By 2020, Snapchat’s active audience reached over 380 million monthly users. The social component of the service has guaranteed its popularity and relevance, supported by constant functionality updates. At the same time, recording and sharing videos still remains one of the most popular functions among users, with Snapchat users watching 18 billion videos daily.
While allowing brands to go after user-generated content, Snapchat is ultimately better suited for more traditional brand-driven campaigns.
TikTok — a rival appears
TikTok is a synthesis of two applications created in China, that initially had utterly different audiences: the bulk of the Western audience of TikTok initially used the Musical.ly, launched in August 2014, that allowed users to record 15-to-60 second long lipsync videos. The Eastern part of the audience used Douyin — the “original” version of TikTok (in China, the application is still known as Douyin, and despite the identical interface, it differs in functionality and content available).
Launched in China in September 2016, Douyin was introduced to the overseas market under its new name — TikTok — a year later. Soon, Bytedance, the developer of TikTok, decided to strengthen its position further: Musical.ly was acquired on November 9, 2017, and both platforms were merged into a single app, available to users around the world, on August 2, 2018. As of 2020, TikTok’s MAU has reached 800 million users.
In terms of its functionality and focus on immersing its users in entertainment content, TikTok is very close to Vine: dances, lipsyncing, challenges, reaction videos and similar user-generated content helped the service to virtually occupy Vine’s niche.
However, TikTok differs from its spiritual progenitor in terms of its content promotion algorithms, which significantly increase its value in the eyes of both influencers and marketers. Today the service is an almost perfect environment for user-generated content, which the company itself explicitly emphasises. This is further reinforced by the extreme popularity of challenges, thanks to which brands can either jump on the hype train or come up with their own challenges.
The new opportunities
Despite the seeming equilibrium between TikTok and Snapchat, the balance of power may change in the near future: in recent months, TikTok has faced a ban in India, where its active audience reached 119 million active users, and president Trump issued orders banning TikTok and WeChat in US, the attention of users immediately turned to… Vine.
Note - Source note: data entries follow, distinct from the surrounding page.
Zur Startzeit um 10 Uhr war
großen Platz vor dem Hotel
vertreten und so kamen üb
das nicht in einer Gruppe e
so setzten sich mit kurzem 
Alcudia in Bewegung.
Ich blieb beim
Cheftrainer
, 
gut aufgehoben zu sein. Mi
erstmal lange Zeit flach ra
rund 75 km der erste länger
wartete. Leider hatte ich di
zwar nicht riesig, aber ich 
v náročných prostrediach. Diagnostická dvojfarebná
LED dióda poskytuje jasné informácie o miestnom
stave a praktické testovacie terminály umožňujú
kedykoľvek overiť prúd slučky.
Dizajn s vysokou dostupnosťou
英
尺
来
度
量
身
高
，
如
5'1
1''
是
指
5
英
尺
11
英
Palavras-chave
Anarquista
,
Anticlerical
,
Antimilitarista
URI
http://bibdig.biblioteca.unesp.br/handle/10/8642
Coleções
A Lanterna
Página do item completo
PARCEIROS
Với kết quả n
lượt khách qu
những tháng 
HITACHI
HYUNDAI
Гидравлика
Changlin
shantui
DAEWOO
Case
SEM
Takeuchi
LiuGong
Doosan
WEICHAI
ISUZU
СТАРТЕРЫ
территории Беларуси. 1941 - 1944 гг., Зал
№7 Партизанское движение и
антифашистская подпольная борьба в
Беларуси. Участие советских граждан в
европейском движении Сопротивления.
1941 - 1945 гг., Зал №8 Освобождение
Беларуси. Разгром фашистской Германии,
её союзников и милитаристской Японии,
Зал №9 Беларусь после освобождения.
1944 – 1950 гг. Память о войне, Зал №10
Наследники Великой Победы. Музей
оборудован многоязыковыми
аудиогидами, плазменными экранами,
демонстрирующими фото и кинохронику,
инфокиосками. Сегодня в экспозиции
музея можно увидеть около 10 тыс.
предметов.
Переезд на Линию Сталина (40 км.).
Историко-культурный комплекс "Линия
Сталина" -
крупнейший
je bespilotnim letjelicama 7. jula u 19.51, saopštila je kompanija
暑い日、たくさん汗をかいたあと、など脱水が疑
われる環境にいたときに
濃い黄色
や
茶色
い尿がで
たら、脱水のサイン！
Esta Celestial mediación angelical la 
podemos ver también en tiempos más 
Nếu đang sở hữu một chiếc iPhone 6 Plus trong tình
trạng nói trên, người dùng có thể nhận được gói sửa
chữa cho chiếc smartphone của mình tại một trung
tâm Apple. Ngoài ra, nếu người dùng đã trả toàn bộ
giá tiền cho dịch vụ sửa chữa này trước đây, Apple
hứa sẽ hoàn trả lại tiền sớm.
More precisely, to its direct descendant Byte, which supposedly should address all the mistakes of its progenitor, both in terms of functionality and in terms of monetisation, offering a revenue-sharing model, according to which the content creators with the most views will receive proportionate rewards.
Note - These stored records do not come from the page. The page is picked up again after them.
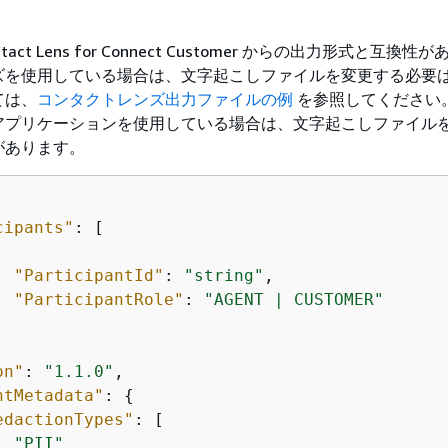
ct Lens for Connect Customer からの出力形式と互換性
ズを使用している場合は、文字起こしファイルを変更する必要
ては、
コンタクトレンズ出力ファイルの例
を参照してください
アプリケーションを使用している場合は、文字起こしファイル
があります。
cipants"
: [

"ParticipantId"
: 
"string"
,

"ParticipantRole"
: 
"AGENT | CUSTOMER"
on"
: 
"1.1.0"
,

ntMetadata"
: 
{
edactionTypes"
: [

"PII"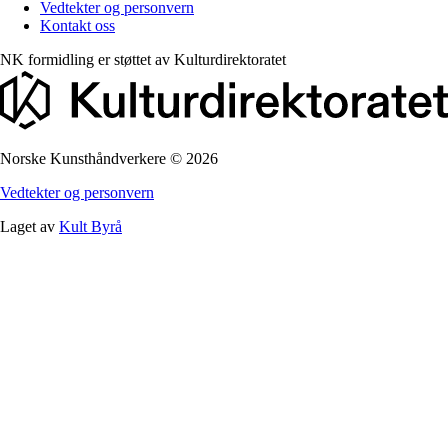
Vedtekter og personvern
Kontakt oss
NK formidling er støttet av
Kulturdirektoratet
Norske Kunsthåndverkere
©
2026
Vedtekter og personvern
Laget av
Kult Byrå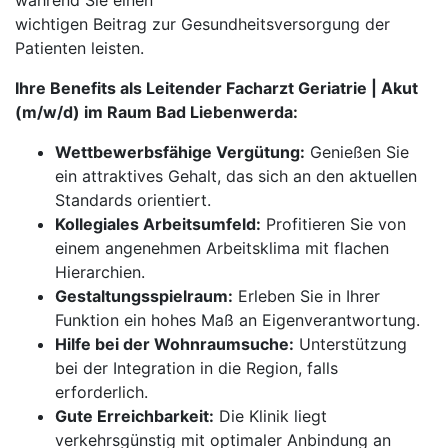
während Sie einen
wichtigen Beitrag zur Gesundheitsversorgung der
Patienten leisten.
Ihre Benefits als Leitender Facharzt Geriatrie | Akut
(m/w/d) im Raum Bad Liebenwerda:
Wettbewerbsfähige Vergütung:
Genießen Sie
ein attraktives Gehalt, das sich an den aktuellen
Standards orientiert.
Kollegiales Arbeitsumfeld:
Profitieren Sie von
einem angenehmen Arbeitsklima mit flachen
Hierarchien.
Gestaltungsspielraum:
Erleben Sie in Ihrer
Funktion ein hohes Maß an Eigenverantwortung.
Hilfe bei der Wohnraumsuche:
Unterstützung
bei der Integration in die Region, falls
erforderlich.
Gute Erreichbarkeit:
Die Klinik liegt
verkehrsgünstig mit optimaler Anbindung an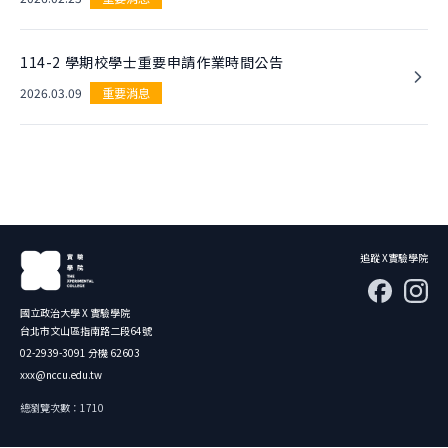
114-2 學期校學士重要申請作業時間公告
2026.03.09
重要消息
追蹤 X實驗學院
國立政治大學 X 實驗學院
台北市文山區指南路二段64號
02-2939-3091 分機 62603
xxx@nccu.edu.tw
總瀏覽次數：1710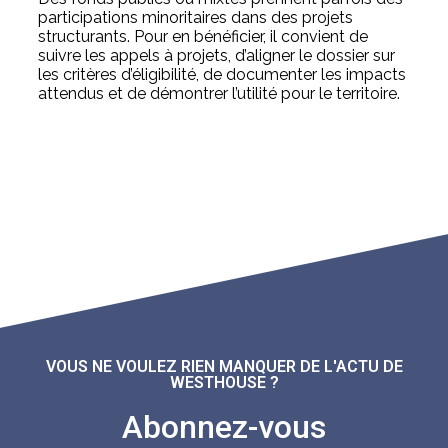
participations minoritaires dans des projets
structurants. Pour en bénéficier, il convient de
suivre les appels à projets, d’aligner le dossier sur
les critères d’éligibilité, de documenter les impacts
attendus et de démontrer l’utilité pour le territoire.
VOUS NE VOULEZ RIEN MANQUER DE L'ACTU DE
WESTHOUSE ?
Abonnez-vous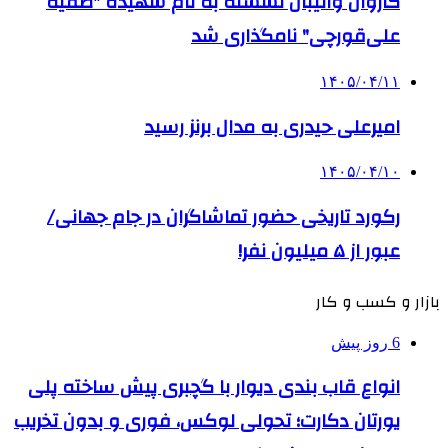
کاروان والیبال نشسته به نام شهیده "صفیه
علی‌قورچی" نامگذاری شد
۱۴۰۵/۰۴/۱۱
امیرعلی حیدری به مدال برنز رسید
۱۴۰۵/۰۴/۱۰
رکورد تاریخی حضور تماشاگران در جام جهانی/
عبور از ۵ میلیون نفر!
بازار و کسب و کار
6 روز پیش
انواع قاب بندی دیوار با گچبری پیش ساخته پلی
یورتان دکارت؛ تحولی لوکس، فوری و بدون تخریب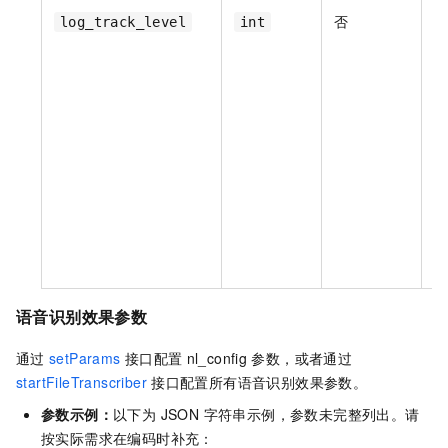
否
log_track_level
int
in
(
W
语音识别效果参数
通过
setParams
接口配置
nl_config
参数，或者通过
startFileTranscriber
接口配置所有语音识别效果参数。
参数示例：
以下为 JSON 字符串示例，参数未完整列出。请
按实际需求在编码时补充：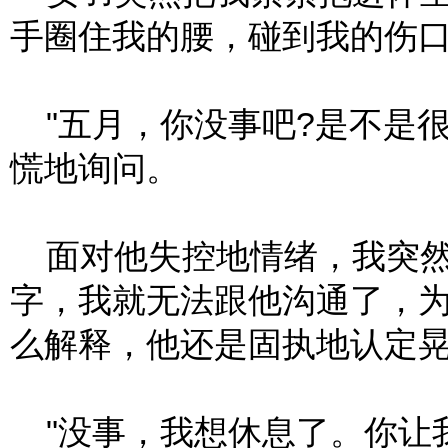
手圈住我的腰，碰到我的伤
"五月，你没事吧?是不是很
慌地询问。
面对他失控地情绪，我突然
字，我就无法跟他沟通了，为
么解释，他还是固执地认定
"没事，我想休息了。你让我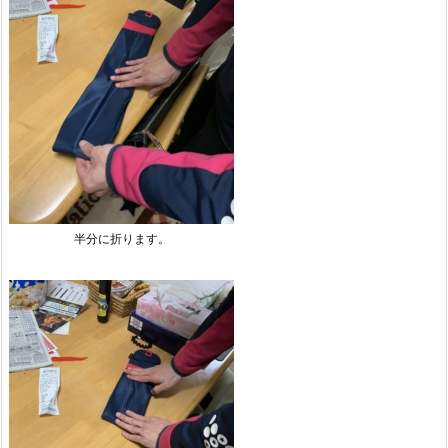
半分に折ります。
Despite all three platforms sharing a strong emphasis on the ability to create and share videos as a core function, the marketing application of these services differs:
- TikTok and Byte call for a more creative approach and represent a kind of “lottery” when it is difficult to predict whether a brand will succeed at following the ever-changing trends.
- Snapchat offers more advanced advertising options, including the in-app purchases, which can be especially attractive for retail brands or for those working with more “conservative” audiences.